Novelists Carlo Gébler and Glenn Patterson and playwright Damian Gorman were selected from a strong field of applications by artists to the Arts Council’s annual ‘Major Individual Artist’ awards.
The Arts Council awards recognise the special contribution made by established artists, writers, actors and musicians to the arts in Northern Ireland. The financial support makes it possible for these artists to produce a substantial and ambitious piece of work that will make a significant contribution to the development of their careers.
Congratulating the three writers, Roisín McDonough, Arts Council Chief Executive, said, ‘Through these major awards, the Arts Council recognises three professional writers whose careers will benefit greatly from being able to spend the year concentrating purely on their writing, with less pressure to earn their living through other means.
'Each writer has already made a notable contribution to the arts in Northern Ireland and to the positive cultural profile of the region abroad. Our support will now help them to produce work of lasting value and establish themselves nationally and internationally as leading writers of the generation.’
Carlo Gébler’s works are regularly published on both sides of the Atlantic. His fiction, non-fiction, children’s books, drama, and documentary film-making, include How To Murder A Man, which was long-listed for the Booker Prize, and Caught On A Train, which was awarded the Merit Award of the Bisto Prize.
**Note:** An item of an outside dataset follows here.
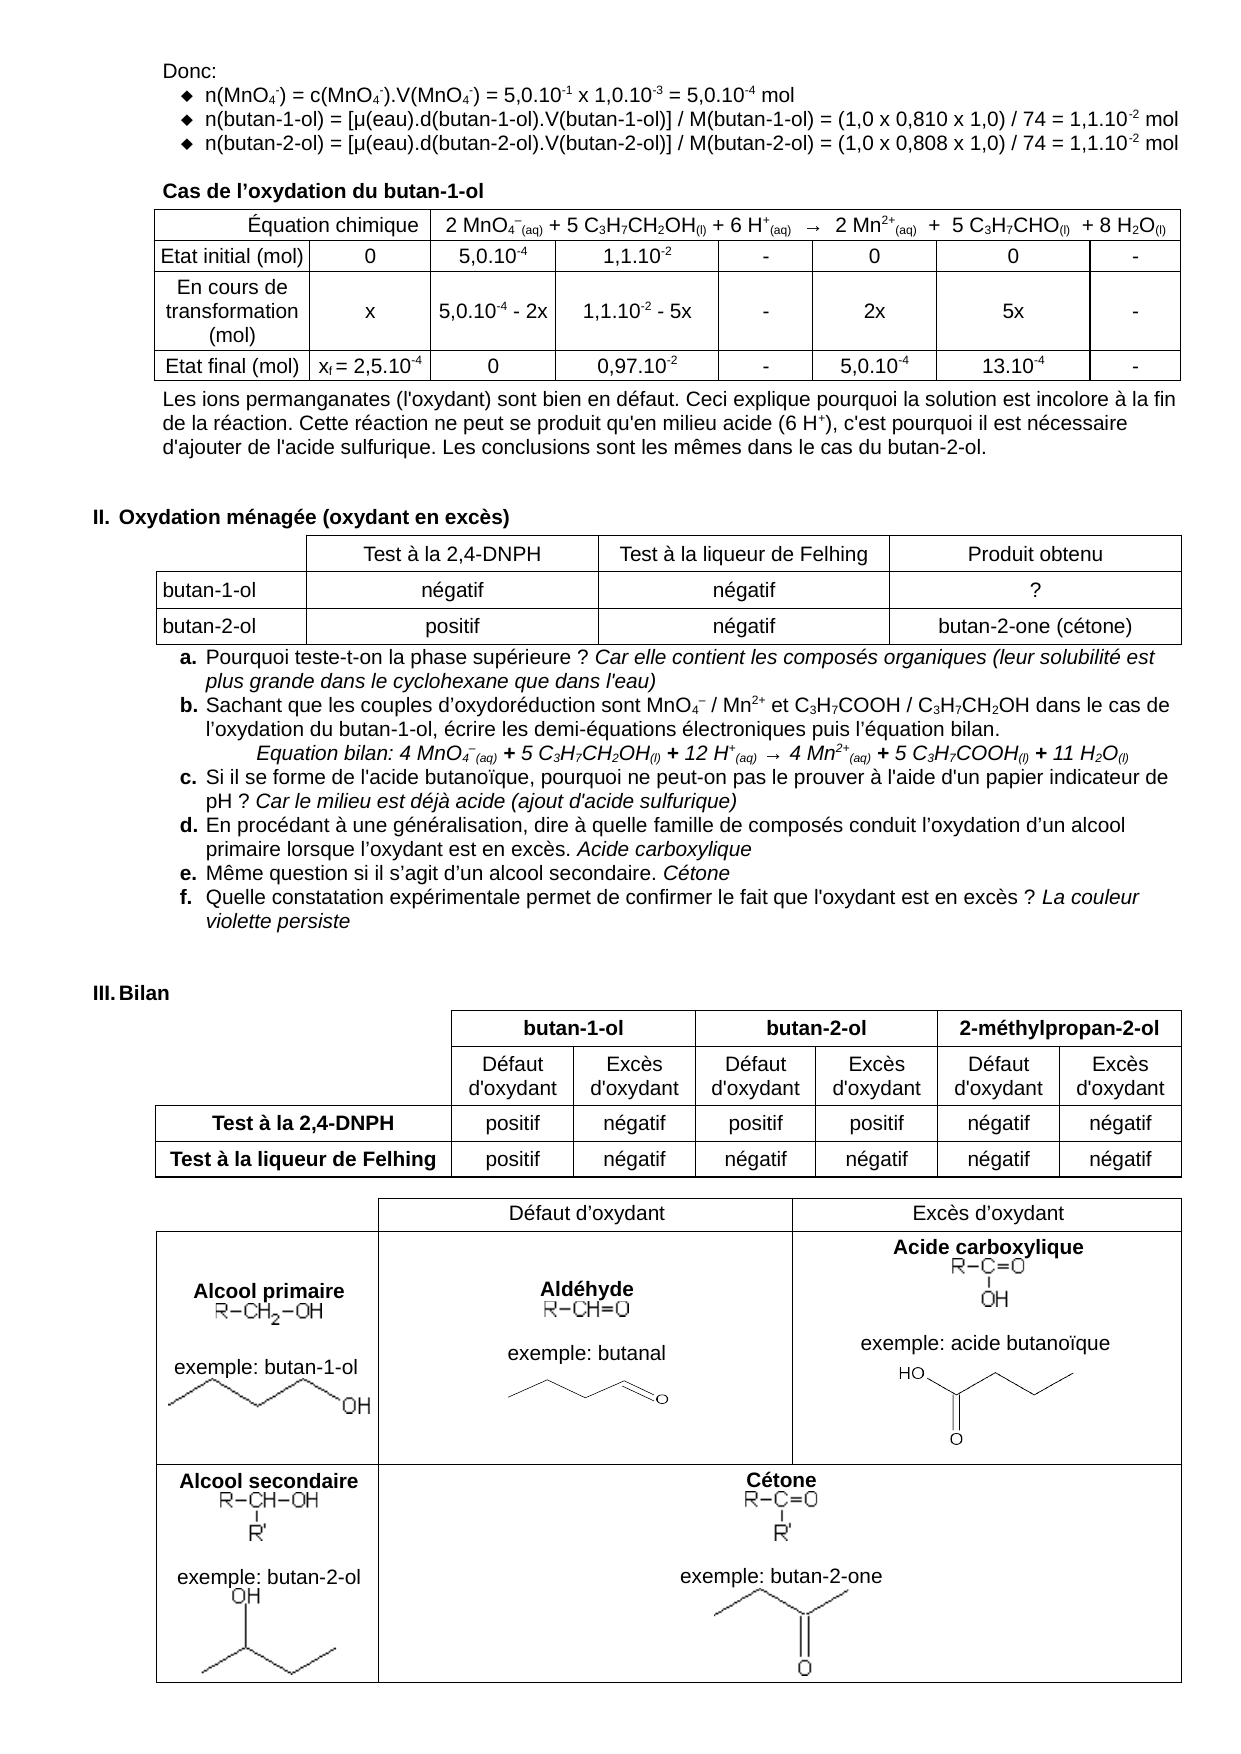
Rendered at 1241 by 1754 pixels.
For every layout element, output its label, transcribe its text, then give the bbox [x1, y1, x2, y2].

picture [544, 1301, 629, 1317]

In addition to his many books, Gebler’s contribution to the arts in Northern Ireland includes work as writer-in-residence at HMP Maghaberry since 1997 and as a teacher of creative writing.
Gébler will use the Arts Council’s ‘Major Individual Artist Award’ to develop several projects, including three full-length plays, completion of a collection of short stories and an unfinished script based on his experience of teaching in jail.
The Enniskillen-based writer says that, ‘The award will allow me to spend time doing what I want to do, which is write a novel, without feeling under pressure about having to do other things.’
Damian Gorman’s work spans television, film, radio and the stage, and has earned him many accolades, including Irish Times Best Production Award for the play Convictions and a BAFTA award for the thirty-minute drama, Untitled. The Newcastle, Co Down born writer received an MBE in 1998 for his services to the arts.
Gorman will use the Arts Council award to develop an ambitious script about the ‘Great Revival’, a religious awakening which swept through the country in the 1850s, and a musical play focusing on depression. He said, ‘The Arts Council award will allow me to open up my shoulders and have a real fearless go at developing a couple of projects I’ve been nursing for a long time – in exactly the way I want to develop them.’
Glenn Patterson’s novels, including Fat Lad and, most recently, That Which Was, have established him in the front rank of contemporary prose writers in Ireland. These books are set in and around his home town of Belfast, and he intends to expand on this theme with a historical novel spanning an entire century of life in Belfast.
Welcoming the Arts Council award, Patterson said, ‘I received an Arts Council award in 1989, just before the publication of my first novel. This award, nearly 20 years later, as I embark upon my eighth, is every bit as valuable, because whether it is a first novel or an eighth, the needs remain the same: the time in which to write and the morale to sustain you while you write. The Major Individual Artist Award provides both, in spades.’
Carlo Gébler, Damian Gorman and Glenn Patterson join the ranks of Northern Irish artists whose careers have already benefited markedly through the support of an Arts Council Major Individual Artist award, including leading contemporary artists, Rita Duffy and Susan MacWilliam, Patricia Craig whose ‘Ulster Anthology’ was published last month, and Brian Irvine who won a British Composer Award this year.